Late on Friday evening, federal employees began receiving the latest directive from the Office of Personnel Management to justify their continued employment. The email, subject-lined “What did you do last week? Part II” and viewed by Splinter, once again directed employees to respond with “approx. 5 bullets” of what they accomplished the previous week and went on to say that this should now be considered a weekly assignment, due each Monday at 11:59 pm ET. That’s twice now that Musk and his minions have specifically decided to make federal employees miserable over the weekend.

At 6:50 ET on Monday morning, employees at the Department of Health and Human Services received guidance on the OPM directive, much as they eventually did last week. It once again told them to reply in general terms without too much identifying information, and finished by telling employees to “Assume that what you write will be read by malign foreign actors and tailor your response accordingly.”

So far, so similar — but then, an abrupt change, one hour and 14 minutes later. Another message went out to HHS staff at 8:04 AM ET with essentially the exact same guidance, only no such warning about spies in our midst. Curious!

It isn’t clear exactly where that little edit originated from, but there are a few vaguely Musk-, Vought-, or DOGE-shaped guesses that would make a lot of sense. And while the first edition of the five-bullets demand was eventually amended to be considered “voluntary,” now it seems to be required — with real teeth. One source at the National Institutes of Health told Splinter that leadership thinks the responses will be used for RIFs, or reductions in force, as outlined absurdly last week by OPM and Russell Vought’s Office of Management and Budget. Some employees were told in a staff meeting on Monday that leadership does not believe the supposed exception for employees who are out on leave, and that they should send their weekly updates no matter what as an attempt to avoid the axe.

Meanwhile, actual agency functions continue to be hamstrung by this and every other move emanating from the top. A source at the National Cancer Institute told Splinter that travel has once again been frozen for all of March, even after a scramble to get various travel approved over the last couple of weeks.

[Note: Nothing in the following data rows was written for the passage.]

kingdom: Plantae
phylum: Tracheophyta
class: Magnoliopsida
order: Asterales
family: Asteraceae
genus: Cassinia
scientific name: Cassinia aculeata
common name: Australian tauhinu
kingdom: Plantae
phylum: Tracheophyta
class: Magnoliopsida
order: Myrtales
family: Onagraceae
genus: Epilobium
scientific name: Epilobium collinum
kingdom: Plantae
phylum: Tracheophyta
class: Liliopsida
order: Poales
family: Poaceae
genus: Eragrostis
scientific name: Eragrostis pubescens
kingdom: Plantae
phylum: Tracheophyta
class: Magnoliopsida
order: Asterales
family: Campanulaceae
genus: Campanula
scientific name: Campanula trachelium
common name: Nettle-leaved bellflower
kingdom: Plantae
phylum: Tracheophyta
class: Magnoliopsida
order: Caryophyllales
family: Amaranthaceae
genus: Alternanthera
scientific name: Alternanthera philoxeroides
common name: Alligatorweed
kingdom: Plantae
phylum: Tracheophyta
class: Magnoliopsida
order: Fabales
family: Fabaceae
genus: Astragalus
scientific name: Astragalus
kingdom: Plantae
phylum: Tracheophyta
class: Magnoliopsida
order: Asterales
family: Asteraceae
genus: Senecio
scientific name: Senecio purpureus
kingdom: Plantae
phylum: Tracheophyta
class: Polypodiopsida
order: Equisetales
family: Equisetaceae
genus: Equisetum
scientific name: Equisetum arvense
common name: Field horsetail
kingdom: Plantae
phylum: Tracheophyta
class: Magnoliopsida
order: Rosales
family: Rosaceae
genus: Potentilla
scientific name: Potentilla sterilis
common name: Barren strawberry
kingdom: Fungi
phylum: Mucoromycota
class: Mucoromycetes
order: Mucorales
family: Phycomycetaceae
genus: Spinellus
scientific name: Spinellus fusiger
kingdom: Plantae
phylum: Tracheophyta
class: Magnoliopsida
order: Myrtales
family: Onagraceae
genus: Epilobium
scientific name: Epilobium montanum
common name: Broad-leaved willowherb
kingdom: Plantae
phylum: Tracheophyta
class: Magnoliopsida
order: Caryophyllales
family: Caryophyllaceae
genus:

The instructions from leadership included a note that travel will be revisited on a weekly basis, which as the source said is very much “not compatible with attending scientific meetings.”

Another source said that HHS may have sent their five-bullets guidance to both federal employees and federal contractors, “presumably by mistake,” so now there are non-government companies and employees out there wondering if their work or contracts will get killed if they don’t also respond to OPM. “But no one knows for sure,” the source said.

That uncertainty, and the weekends of fear and worry, and the stalled science and regulatory function — they all remain the point of all this. A broken government, wasting time and resources every day, at the whims of malign domestic actors.